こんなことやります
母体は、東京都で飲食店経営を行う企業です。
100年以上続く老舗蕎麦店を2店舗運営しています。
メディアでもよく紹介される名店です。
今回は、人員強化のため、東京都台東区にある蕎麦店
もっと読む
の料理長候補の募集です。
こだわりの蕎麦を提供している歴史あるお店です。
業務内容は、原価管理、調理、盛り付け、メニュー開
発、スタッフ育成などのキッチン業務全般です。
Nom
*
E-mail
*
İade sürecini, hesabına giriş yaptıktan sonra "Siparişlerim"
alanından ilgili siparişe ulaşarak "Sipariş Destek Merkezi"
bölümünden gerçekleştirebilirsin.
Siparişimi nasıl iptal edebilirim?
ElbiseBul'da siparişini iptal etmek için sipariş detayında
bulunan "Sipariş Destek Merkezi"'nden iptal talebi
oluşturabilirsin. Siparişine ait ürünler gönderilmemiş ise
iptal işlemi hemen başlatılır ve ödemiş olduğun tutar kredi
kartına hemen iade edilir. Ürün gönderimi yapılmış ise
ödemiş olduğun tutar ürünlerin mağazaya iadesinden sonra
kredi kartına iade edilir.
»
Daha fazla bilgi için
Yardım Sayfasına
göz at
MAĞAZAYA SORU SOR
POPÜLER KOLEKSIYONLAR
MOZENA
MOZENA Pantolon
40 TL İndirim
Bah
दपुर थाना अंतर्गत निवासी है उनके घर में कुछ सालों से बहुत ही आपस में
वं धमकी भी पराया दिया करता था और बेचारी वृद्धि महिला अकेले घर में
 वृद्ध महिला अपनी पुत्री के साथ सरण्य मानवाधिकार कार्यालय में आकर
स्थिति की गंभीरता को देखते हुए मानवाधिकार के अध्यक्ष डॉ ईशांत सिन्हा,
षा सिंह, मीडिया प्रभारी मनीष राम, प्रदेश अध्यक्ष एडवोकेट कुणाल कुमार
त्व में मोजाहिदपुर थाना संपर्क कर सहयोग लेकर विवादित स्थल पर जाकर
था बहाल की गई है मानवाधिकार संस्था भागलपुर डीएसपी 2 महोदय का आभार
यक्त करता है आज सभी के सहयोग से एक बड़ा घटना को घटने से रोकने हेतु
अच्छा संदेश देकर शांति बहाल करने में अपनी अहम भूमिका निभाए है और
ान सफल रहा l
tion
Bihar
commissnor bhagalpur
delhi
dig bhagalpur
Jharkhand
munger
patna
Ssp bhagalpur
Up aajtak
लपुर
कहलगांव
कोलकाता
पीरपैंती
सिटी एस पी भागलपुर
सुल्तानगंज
##############################
*JOB*: Everything above must be retyped. Keep each record exactly the same.

*ANSWER SPACE*:
こんなことやります
母体は、東京都で飲食店経営を行う企業です。
100年以上続く老舗蕎麦店を2店舗運営しています。
メディアでもよく紹介される名店です。
今回は、人員強化のため、東京都台東区にある蕎麦店
もっと読む
の料理長候補の募集です。
こだわりの蕎麦を提供している歴史あるお店です。
業務内容は、原価管理、調理、盛り付け、メニュー開
発、スタッフ育成などのキッチン業務全般です。
Nom
*
E-mail
*
İade sürecini, hesabına giriş yaptıktan sonra "Siparişlerim"
alanından ilgili siparişe ulaşarak "Sipariş Destek Merkezi"
bölümünden gerçekleştirebilirsin.
Siparişimi nasıl iptal edebilirim?
ElbiseBul'da siparişini iptal etmek için sipariş detayında
bulunan "Sipariş Destek Merkezi"'nden iptal talebi
oluşturabilirsin. Siparişine ait ürünler gönderilmemiş ise
iptal işlemi hemen başlatılır ve ödemiş olduğun tutar kredi
kartına hemen iade edilir. Ürün gönderimi yapılmış ise
ödemiş olduğun tutar ürünlerin mağazaya iadesinden sonra
kredi kartına iade edilir.
»
Daha fazla bilgi için
Yardım Sayfasına
göz at
MAĞAZAYA SORU SOR
POPÜLER KOLEKSIYONLAR
MOZENA
MOZENA Pantolon
40 TL İndirim
Bah
दपुर थाना अंतर्गत निवासी है उनके घर में कुछ सालों से बहुत ही आपस में
वं धमकी भी पराया दिया करता था और बेचारी वृद्धि महिला अकेले घर में
 वृद्ध महिला अपनी पुत्री के साथ सरण्य मानवाधिकार कार्यालय में आकर
स्थिति की गंभीरता को देखते हुए मानवाधिकार के अध्यक्ष डॉ ईशांत सिन्हा,
षा सिंह, मीडिया प्रभारी मनीष राम, प्रदेश अध्यक्ष एडवोकेट कुणाल कुमार
त्व में मोजाहिदपुर थाना संपर्क कर सहयोग लेकर विवादित स्थल पर जाकर
था बहाल की गई है मानवाधिकार संस्था भागलपुर डीएसपी 2 महोदय का आभार
यक्त करता है आज सभी के सहयोग से एक बड़ा घटना को घटने से रोकने हेतु
अच्छा संदेश देकर शांति बहाल करने में अपनी अहम भूमिका निभाए है और
ान सफल रहा l
tion
Bihar
commissnor bhagalpur
delhi
dig bhagalpur
Jharkhand
munger
patna
Ssp bhagalpur
Up aajtak
लपुर
कहलगांव
कोलकाता
पीरपैंती
सिटी एस पी भागलपुर
सुल्तानगंज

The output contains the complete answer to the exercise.